A lot of your fans are in-fact atheists, or non-religious. This speaks to the concept of music being able to transcend boundaries that might be put up by belief systems, and that a song can have multiple meanings for different people. What are your thoughts on this?
I answered this a little bit in the last question – but yes, I think it’s great that songs can be open to interpretation. I like that not only in music but also in poetry and film. It leaves something to the imagination, and I think it’s cool that it can mean something completely different to me than to someone else. So yes, we do have lots and lots of fans that are very open about being atheist but still like our music. It gives them hope and inspires them. I’m truly happy about that and I like to meet those fans. I like the fact that they feel comfortable coming to the shows, being themselves, meeting me and telling me face to face “hey, I’m not religious at all but thanks for your music.” I think that’s great, that’s what I want to be doing.
In recent interviews, you’ve stated that a new Skillet album is halfway done.
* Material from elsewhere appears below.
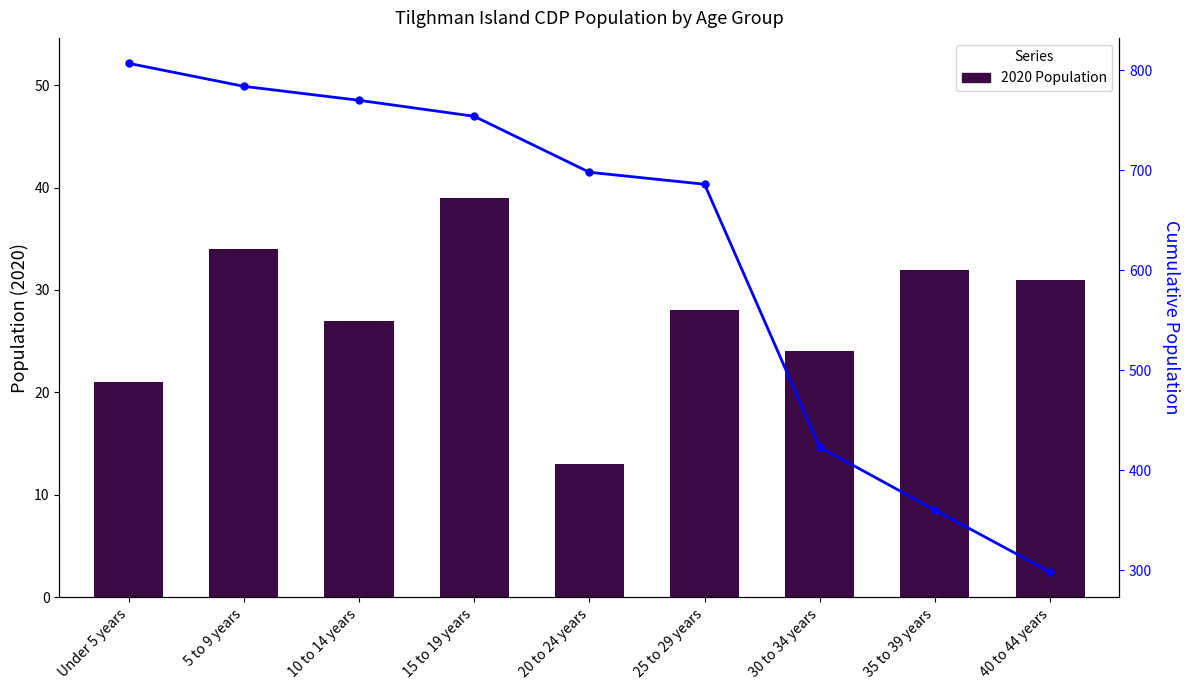

True or false: 2020 Population has a value of 70 at 15 to 19 years.

False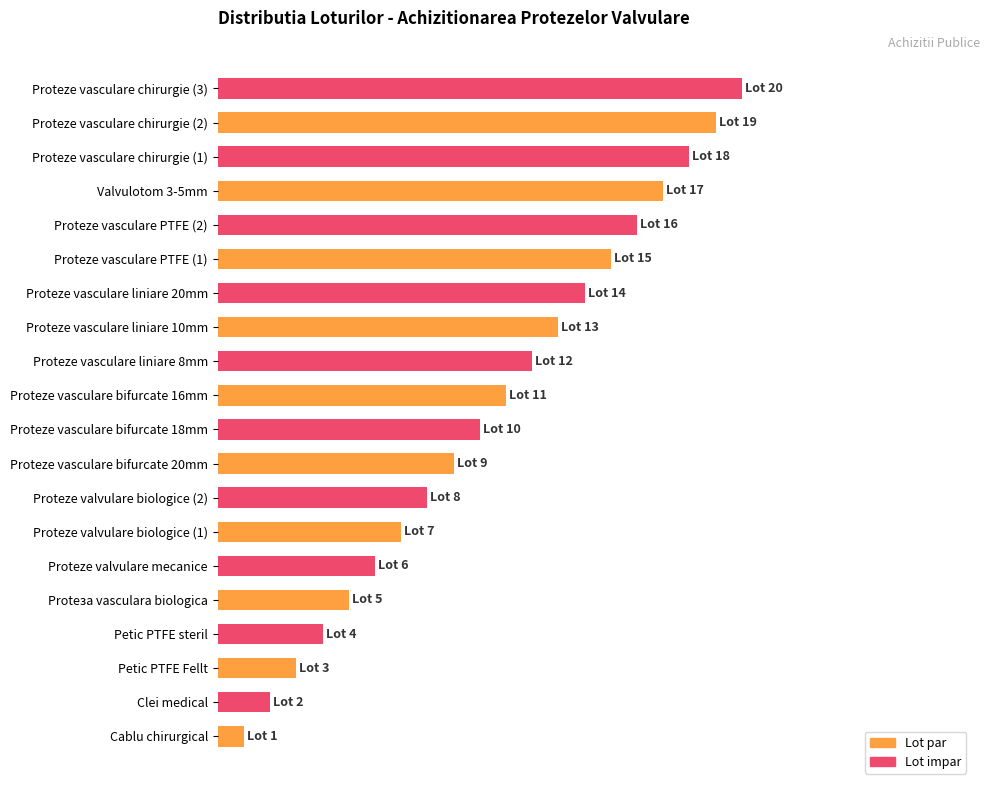

Does the chart contain any negative values?

No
Can you give any comment on what the album may sound like?
We are not currently recording a record, however, we are currently writing a record. We’re about halfway done with the writing process then we’ll be recording, hopefully, by the summer time. I plan to release the record early next year and we’re having a great time writing the songs. We’re feeling really inspired. It’s actually been an enjoyable process. Sometimes it’s not enjoyable, it can feel like work and be frustrating, and you can have writers block. This time we’re enjoying writing and I’m excited about the new material. I hope to have the best record that we’ve ever recorded released next year.
You must obviously be familiar with South African music seeing as you’ve toured with Seether many times in the past. Are you excited to finally be heading to South African shores for Freedom Festival?
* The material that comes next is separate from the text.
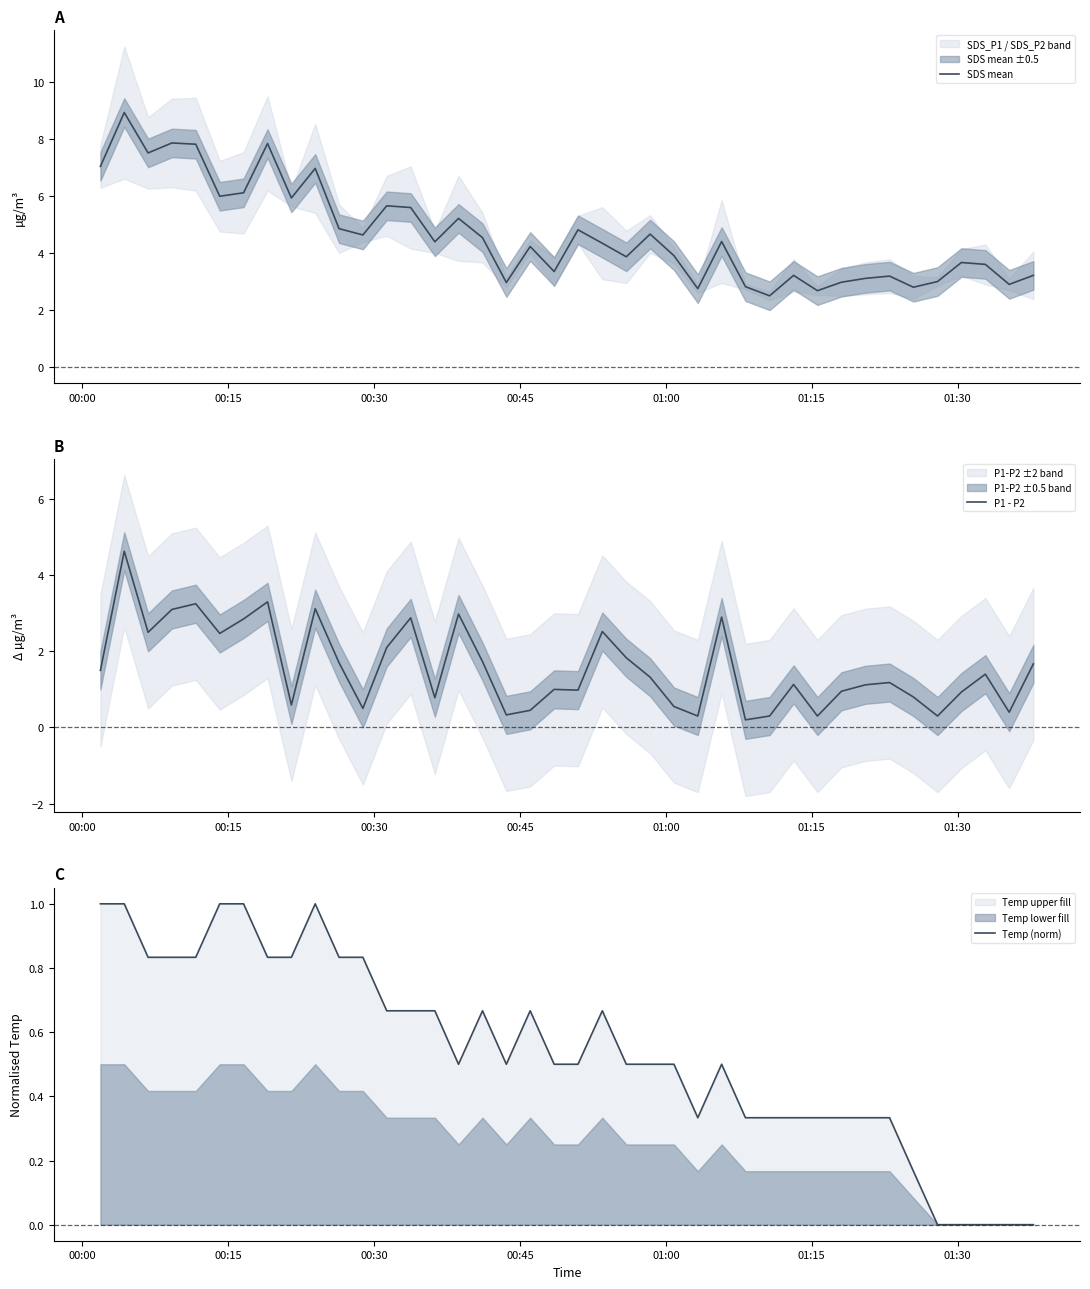

How many lines are shown in the chart?

3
Yes, we’re very excited. I’ve never been to South Africa, which is cool in itself. We’re going to come and just get to see some of the beautiful landscape. I do have friends in the band Seether, and I’ve known some other bands and people from South Africa that have told me about how beautiful the cities are, and everyone says “you have to go do a safari, it’s one of the best things I’ve ever done!” So we’re very excited about seeing the country in general, but probably more than that, I’m excited about seeing the fans. The idea that someone in another country knows my music is still amazing to me. We’re so excited about headlining Freedom Festival; it’s such an honor to be asked. We’re just going to come and hopefully do a great show for everybody and have a great time!
Finally, what do you have to say for your South African fans?
I’d just like to tell the fans, thank you for listening to the music and thank you for wanting us to come to your country for the first time! I hope that lots of you get to come out, rock out with us, sing the songs and we’ll do our very best to make it an experience that everyone remembers. I just can’t wait to see everybody!